**Material provided:**
-- -- --

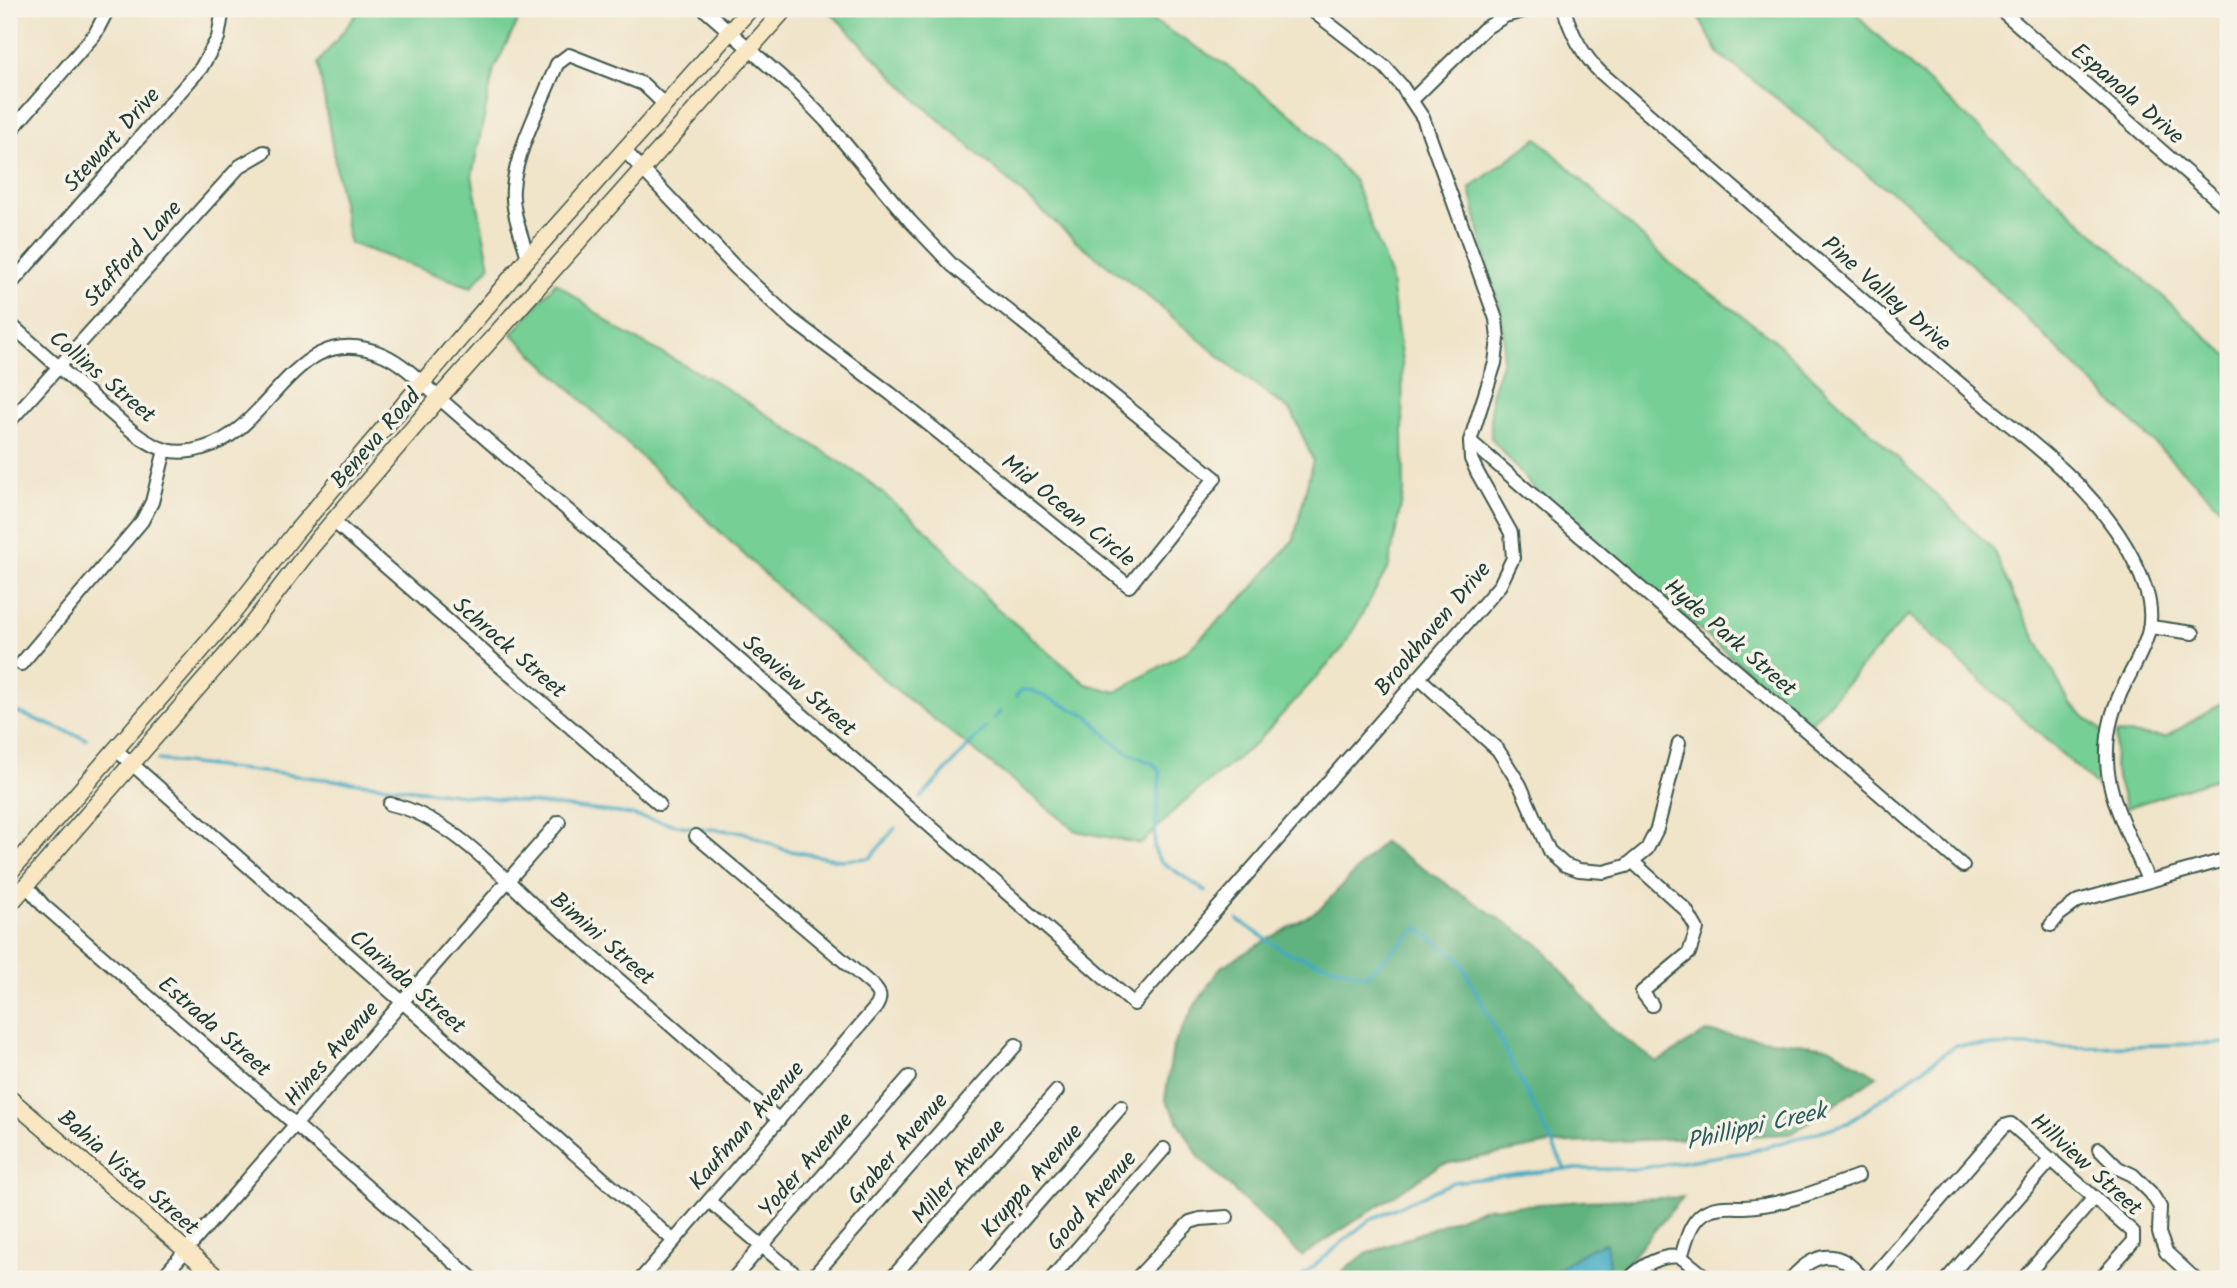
<svg xmlns="http://www.w3.org/2000/svg" width="2237" height="1288" font-family="Kalam,sans-serif">
	<style>
		.green { fill: #76cf95; stroke: #4a8664; stroke-width: 2 }
		.forest { fill: #60b27e; stroke: #407859; stroke-width: 2 }
		.water { fill: #42abc2; stroke: #30747b; stroke-width: 2 }
		.lines { fill: none; stroke-linecap: round; stroke-linejoin: round }
		.stream { stroke: #42abc2; stroke-width: 3.5 }
		.street-casing { stroke: #3e564a; stroke-width: 16 }
		.secondary-casing { stroke: #3e564a; stroke-width: 19 }
		.street { stroke: #fff; stroke-width: 12 }
		.secondary { stroke: #f9e7c3; stroke-width: 16 }
		.labels { text-anchor: middle; stroke-width: 7; stroke-linejoin: round; paint-order: stroke }
		.street-label { font-size: 23px; fill: #1f3d34; stroke: #f7f3e8 }
		.water-label { font-size: 24px; font-style: italic; fill: #2a5e5f; stroke: #f7f3e8 }
	</style>
	<rect width="100%" height="100%" fill="#f7f3e8"/>
	<filter id="ink" filterUnits="userSpaceOnUse"><feTurbulence type="fractalNoise" baseFrequency=".0143" numOctaves="2"/><feDisplacementMap in="SourceGraphic" scale="14" xChannelSelector="R" yChannelSelector="G"/><feConvolveMatrix kernelMatrix="1 2 1 2 8 2 1 2 1" color-interpolation-filters="sRGB"/></filter>
	<filter id="wash" filterUnits="userSpaceOnUse"><feTurbulence type="fractalNoise" baseFrequency=".00686" numOctaves="4" result="noise"/><feDisplacementMap in="SourceGraphic" scale="28" xChannelSelector="R" yChannelSelector="G"/><feGaussianBlur stdDeviation="1.57" result="paint"/><feColorMatrix in="noise" values="0 0 0 0 0 0 0 0 0 0 0 0 0 0 0 0 0 1.4 0 .05"/><feComposite in="paint" operator="in"/></filter>
	<g filter="url(#wash)">
		<rect width="100%" height="100%" fill="#f0e4c9"/>
		<g class="green">
			<polygon points="361,9 524,9 494,69 472,176 490,266 471,287 349,243 318,63"/>
			<polygon points="827,9 1148,9 1152,20 1229,67 1296,118 1354,180 1390,275 1402,362 1404,490 1389,566 1344,647 1255,744 1180,805 1141,844 1077,831 889,684 797,605 512,334 556,282 619,330 716,382 863,477 931,534 992,604 1019,627 1086,684 1116,692 1187,651 1250,591 1294,539 1313,460 1292,412 1232,367 1139,289 1076,241 918,101"/>
			<polygon points="1694,9 1853,9 1866,25 2228,356 2228,515 1906,201 1875,181 1789,108 1719,54"/>
			<polygon points="1537,138 1670,263 1772,338 1993,549 2014,597 2070,704 2103,732 2100,758 2105,793 1908,615 1810,724 1531,485 1491,438 1491,395 1502,363 1504,338 1499,305 1490,280 1470,188"/>
			<polygon points="2228,700 2228,775 2126,808 2114,768 2116,733 2165,737"/>
		</g>
		<g class="forest">
			<polygon points="1383,842 1541,946 1611,1029 1657,1062 1706,1032 1829,1047 1877,1076 1791,1134 1550,1144 1440,1165 1302,1256 1200,1158 1165,1099 1173,1046 1195,1005 1221,967 1321,908"/>
			<polygon points="1683,1197 1613,1279 1597,1279 1609,1265 1538,1279 1333,1279 1364,1255 1484,1208 1582,1201"/>
		</g>
		<path class="water" d="M1606 1243 1609 1265 1597 1279H1538C1563 1271 1580 1249 1606 1243Z"/>
		<g class="lines">
			<g class="stream">
				<polyline points="1016,696 1021,690 1031,690 1089,717 1110,739 1128,753 1154,764 1160,772 1154,848 1159,860 1205,891"/>
				<polyline points="9,709 86,739"/>
				<polyline points="994,718 1000,712"/>
				<polyline points="158,760 620,813 687,827 743,832 785,850 840,860 870,858 895,828"/>
				<polyline points="921,798 986,727"/>
				<polyline points="1238,920 1285,952 1366,976 1417,928 1459,958 1565,1169"/>
				<polyline points="1298,1279 1369,1220 1453,1182 1565,1169 1635,1169 1753,1151 1848,1123 1956,1045 2096,1047 2228,1043"/>
			</g>
		</g>
	</g>
	<g filter="url(#ink)">
		<g class="lines">
			<defs>
				<g id="street">
					<path d="M1564 9C1571 33 1582 54 1600 72 1704 162 1807 252 1911 342 1937 364 1962 386 1989 408 2050 457 2118 509 2145 587 2159 627 2143 648 2126 682 2113 706 2106 732 2107 759 2107 798 2133 844 2148 880"/>
					<polyline points="2000,9 2228,209"/>
					<polyline points="1412,100 1484,29 1505,16 1531,9"/>
					<polyline points="9,133 95,34 108,9"/>
					<polyline points="625,151 737,269 791,319 891,394 1129,586 1215,478 952,265 910,221 826,121 795,89 704,9"/>
					<path d="M528 258C522 236 511 211 513 188 516 150 543 100 557 64L569 55 643 84 665 105"/>
					<polyline points="9,286 201,68 218,38 223,9"/>
					<path d="M9 323C38 349 68 375 97 401 118 418 139 442 166 450 178 453 191 452 203 448 273 430 295 315 384 355 404 364 422 383 439 398L1134 1004 1500 585 1513 558 1511 533 1477 472 1471 459 1470 441 1495 363 1498 339 1496 319 1423 118 1401 85 1385 67 1310 9"/>
					<polyline points="9,422 240,166 264,152"/>
					<polyline points="1470,441 1963,866"/>
					<polyline points="333,521 659,804"/>
					<polyline points="2151,627 2193,633"/>
					<polyline points="21,664 142,521 152,502 165,450"/>
					<polyline points="1419,678 1498,750 1520,785 1549,851 1565,865 1579,870 1604,872 1626,866 1647,849 1657,829 1679,743"/>
					<polyline points="116,750 674,1241"/>
					<path d="M390 804C444 815 491 865 530 902L779 1120"/>
					<polyline points="1633,862 1686,910 1697,929 1689,953 1642,992 1652,1005"/>
					<polyline points="27,886 43,905 473,1279"/>
					<polyline points="2051,925 2059,915 2078,901 2228,859"/>
					<polyline points="2099,1149 2118,1168 2133,1175 2151,1193 2160,1207 2159,1233 2166,1252 2195,1279"/>
					<polyline points="709,1201 801,1279"/>
					<path d="M1681 1257C1686 1242 1689 1224 1702 1214 1714 1205 1730 1207 1744 1207 1785 1205 1820 1190 1858 1176"/>
					<polyline points="1681,1257 1708,1279"/>
					<polyline points="161,1279 559,822"/>
					<path d="M641 1279 876 1007C882 997 880 993 872 985L696 836"/>
					<polyline points="733,1279 909,1077"/>
					<polyline points="811,1279 1016,1045"/>
					<polyline points="891,1279 1057,1091"/>
					<polyline points="972,1279 1121,1107"/>
					<polyline points="1051,1279 1164,1149"/>
					<polyline points="1136,1279 1190,1222 1200,1219 1227,1217"/>
					<path d="M1629 1279C1642 1265 1662 1254 1681 1257"/>
					<path d="M1791 1279C1803 1265 1822 1250 1842 1260 1851 1264 1857 1273 1864 1279"/>
					<polyline points="1871,1279 2004,1126 2011,1124 2133,1232 2133,1242 2100,1279"/>
					<polyline points="1947,1279 2052,1159"/>
					<polyline points="2023,1279 2095,1197"/>
				</g>
				<g id="secondary">
					<polyline points="9,873 229,618 295,533 528,258 750,9"/>
					<polyline points="9,905 247,631 312,546 439,398 785,9"/>
					<polyline points="9,1098 219,1279"/>
				</g>
			</defs>
			<use href="#street" class="street-casing"/>
			<use href="#secondary" class="secondary-casing"/>
			<use href="#street" class="street"/>
			<use href="#secondary" class="secondary"/>
		</g>
	</g>
	<g class="labels">
		<g class="street-label">
			<text transform="translate(2128 93) rotate(41)" y="8">Espanola Drive</text>
			<text transform="translate(111 139) rotate(-48)" y="8">Stewart Drive</text>
			<text transform="translate(132 253) rotate(-48)" y="8">Stafford Lane</text>
			<text transform="translate(1887 293) rotate(41)" y="8">Pine Valley Drive</text>
			<text transform="translate(103 376) rotate(40)" y="8">Collins Street</text>
			<text transform="translate(375 438) rotate(-49)" y="8">Beneva Road</text>
			<text transform="translate(1069 510) rotate(39)" y="8">Mid Ocean Circle</text>
			<text transform="translate(1432 628) rotate(-50)" y="8">Brookhaven Drive</text>
			<text transform="translate(1731 637) rotate(41)" y="8">Hyde Park Street</text>
			<text transform="translate(510 647) rotate(41)" y="8">Schrock Street</text>
			<text transform="translate(800 685) rotate(41)" y="8">Seaview Street</text>
			<text transform="translate(603 938) rotate(41)" y="8">Bimini Street</text>
			<text transform="translate(408 981) rotate(41)" y="8">Clarinda Street</text>
			<text transform="translate(215 1026) rotate(41)" y="8">Estrada Street</text>
			<text transform="translate(331 1053) rotate(-49)" y="8">Hines Avenue</text>
			<text transform="translate(746 1125) rotate(-49)" y="8">Kaufman Avenue</text>
			<text transform="translate(897 1148) rotate(-49)" y="8">Graber Avenue</text>
			<text transform="translate(805 1164) rotate(-49)" y="8">Yoder Avenue</text>
			<text transform="translate(2087 1164) rotate(42)" y="8">Hillview Street</text>
			<text transform="translate(958 1171) rotate(-49)" y="8">Miller Avenue</text>
			<text transform="translate(129 1172) rotate(41)" y="8">Bahia Vista Street</text>
			<text transform="translate(1031 1180) rotate(-49)" y="8">Kruppa Avenue</text>
			<text transform="translate(1091 1200) rotate(-49)" y="8">Good Avenue</text>
		</g>
		<g class="water-label">
			<text transform="translate(1756 1126) rotate(-13)" y="8">Phillippi Creek</text>
		</g>
	</g>
	<rect width="2237" height="1288" fill="none" stroke="#f7f3e8" stroke-width="35"/>
</svg>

-- -- --

**Exercise goal:** Repeat, character for character, the lines of the material above from the line with "#76cf95; stroke: #4a8664;" through the line with "#42abc2; stroke-width: 3.5".

**Exercise response:**
		.green { fill: #76cf95; stroke: #4a8664; stroke-width: 2 }
		.forest { fill: #60b27e; stroke: #407859; stroke-width: 2 }
		.water { fill: #42abc2; stroke: #30747b; stroke-width: 2 }
		.lines { fill: none; stroke-linecap: round; stroke-linejoin: round }
		.stream { stroke: #42abc2; stroke-width: 3.5 }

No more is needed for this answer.